The Dunce Cap, Vol. 18: Man when I tell you she was cool, she was red hot. I mean she was steaming. (listen to mix via 8tracks)
1. “The Boys Are Back in Town” – Thin Lizzy
2. “Pop Lie” – Okkervil River
3. “Violet Stars Happy Hunting!” – Janelle Monae
4. “Magick” – Ryan Adams & the Cardinals
5. “Your Magic is Working” – Of Montreal
6. “Bethamphetamine (Pretty Pretty)” – Butch Walker & the Let’s-Go-Out-Tonites
7. “American Girls” – Homie
8. “Your Little Hoodrat Friend” – The Hold Steady
9. “Bastards of Young” – The Replacements
10. “Good Will Hunting By Myself” – Ludo
I graduated from college and immediately got a great job at the largest daily paper in North Dakota’s largest city; now, this actually means I got a normal job at a tiny newspaper in a small American town. But it seemed like a big deal at the time because I was writing a high-profile column for this publication, and I suddenly became a mini-celebrity in downtown Fargo.1
1 Which is kind of like being the hottest guy in the Traveling Wilburys.
– Chuck Klosterman, Killing Yourself to Live
At 1 p.m. Thursday, my weekend begins. The long and not-so-lonesome highway is deserted (by Atlanta terms, at least), and I have the freedom to take a lunch and leisurely lope my way home. For the first time, I drove at speed limit. A super-long weekend could not have come at a more opportune time; I had a drag, a lull, in my step, but there’s nothing but time ahead. And cleaning, ‘cuz the Foom is coming back to town.
I’m rereading Chuck Klosterman’s mesmerizing Killing Yourself to Live for what feels like the umpteenth time, and he writes this about driving through the Deep South (in this case, Mississippi):
As I drive away from Satan’s Crossroads1, the man on 94.1 “the Buzz” tells me it’s five o’clock, and then he says, “And you know what that means!” And I do know what that means; it means he is about to play whatever song this radio station always plays at five o’clock on Friday, which will signal that the workweek is over and it’s time for everyone to drink Corona…
1 The intersection in Clarksdale, Miss., where Robert Johnson allegedly sold his soul to the devil in exchange for the ability to play the guitar like no person before him
And Klosterman proceeds to detail the various Welcome to the Weekend songs played in various cities he’s marginally familiar with: In Cleveland, it’s Bruce Springsteen’s “Born to Run.” Fargo, Loverboy’s “Working for the Weekend.” In Mississippi, it’s Southern Culture on the Skids, the track “Camel Walk.” In Atlanta, in Handsome Dan on a Thursday afternoon, it’s, well, Thin Lizzy.

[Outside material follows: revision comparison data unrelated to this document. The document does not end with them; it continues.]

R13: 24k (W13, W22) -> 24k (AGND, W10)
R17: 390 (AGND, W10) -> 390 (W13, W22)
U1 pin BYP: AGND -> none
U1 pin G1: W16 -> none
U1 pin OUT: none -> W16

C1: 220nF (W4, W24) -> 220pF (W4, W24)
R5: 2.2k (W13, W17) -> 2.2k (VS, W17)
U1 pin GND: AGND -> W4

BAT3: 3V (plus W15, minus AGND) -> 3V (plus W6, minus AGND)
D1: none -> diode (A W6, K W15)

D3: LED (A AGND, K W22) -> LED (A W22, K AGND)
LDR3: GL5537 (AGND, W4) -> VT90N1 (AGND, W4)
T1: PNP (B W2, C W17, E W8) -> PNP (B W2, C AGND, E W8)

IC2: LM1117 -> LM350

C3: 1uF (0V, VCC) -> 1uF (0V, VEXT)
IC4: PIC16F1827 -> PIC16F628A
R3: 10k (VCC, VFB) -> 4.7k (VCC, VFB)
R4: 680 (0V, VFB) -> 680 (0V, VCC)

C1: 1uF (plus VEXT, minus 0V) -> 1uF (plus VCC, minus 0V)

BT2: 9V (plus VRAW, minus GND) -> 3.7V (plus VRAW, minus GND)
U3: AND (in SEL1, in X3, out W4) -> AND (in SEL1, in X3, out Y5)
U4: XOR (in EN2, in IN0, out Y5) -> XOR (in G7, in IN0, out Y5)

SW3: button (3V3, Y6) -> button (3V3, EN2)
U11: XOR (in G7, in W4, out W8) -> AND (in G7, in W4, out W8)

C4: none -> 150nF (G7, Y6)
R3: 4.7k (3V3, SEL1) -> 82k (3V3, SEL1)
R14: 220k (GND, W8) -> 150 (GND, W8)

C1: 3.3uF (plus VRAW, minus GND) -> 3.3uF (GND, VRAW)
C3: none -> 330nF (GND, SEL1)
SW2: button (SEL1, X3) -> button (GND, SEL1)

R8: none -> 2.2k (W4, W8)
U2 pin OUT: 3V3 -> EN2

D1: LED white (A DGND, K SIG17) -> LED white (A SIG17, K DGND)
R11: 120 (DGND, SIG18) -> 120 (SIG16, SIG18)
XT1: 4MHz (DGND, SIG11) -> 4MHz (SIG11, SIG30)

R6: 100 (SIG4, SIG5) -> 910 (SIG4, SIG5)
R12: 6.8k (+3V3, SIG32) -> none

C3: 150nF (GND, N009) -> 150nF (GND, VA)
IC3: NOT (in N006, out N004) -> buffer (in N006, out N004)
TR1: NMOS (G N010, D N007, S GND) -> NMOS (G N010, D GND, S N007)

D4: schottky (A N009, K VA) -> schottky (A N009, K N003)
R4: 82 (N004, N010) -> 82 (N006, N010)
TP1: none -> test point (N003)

It’s Okkervil River at an ear-splitting volume (Klosterman also maintains that maximum volume on a car stereo creates a cloak of invisibility). It’s these tracks.
And, god, I love these tracks. I could write a book on how much I freaking love Thin Lizzy, first of all. Irish hard rockers with a penchant for catchy choruses? Check. Of Montreal is a band optimally designed for raucously lonely sing-a-longs. And, shit. The only reason Rivers Cuomo ever produced the track “American Girls” with Homie for the Meet the Deedles soundtrack was for the purpose of belting it out with an occasional finger-snap. Though, to give Homie and their only piece of production some credit, the band also included Greg Brown from CAKE, Matt Sharp (of the original Weezer line-up) and those two guys from Soul Coughing. That’s what I call a supergroup.
This is my soundtrack for night drives and for ghost riding (metaphorically, of course). Give it a whirl and just try to not envy me for starting my weekend so early.
Oh, and for the record – Klosterman, I totally get you on the Traveling Wilburys business. I mean, Roy Orbison, Jeff Lynne, Bob Dylan, George Harrison and Tom Petty? Together? How I want to love them. And how I just don’t. Impossible.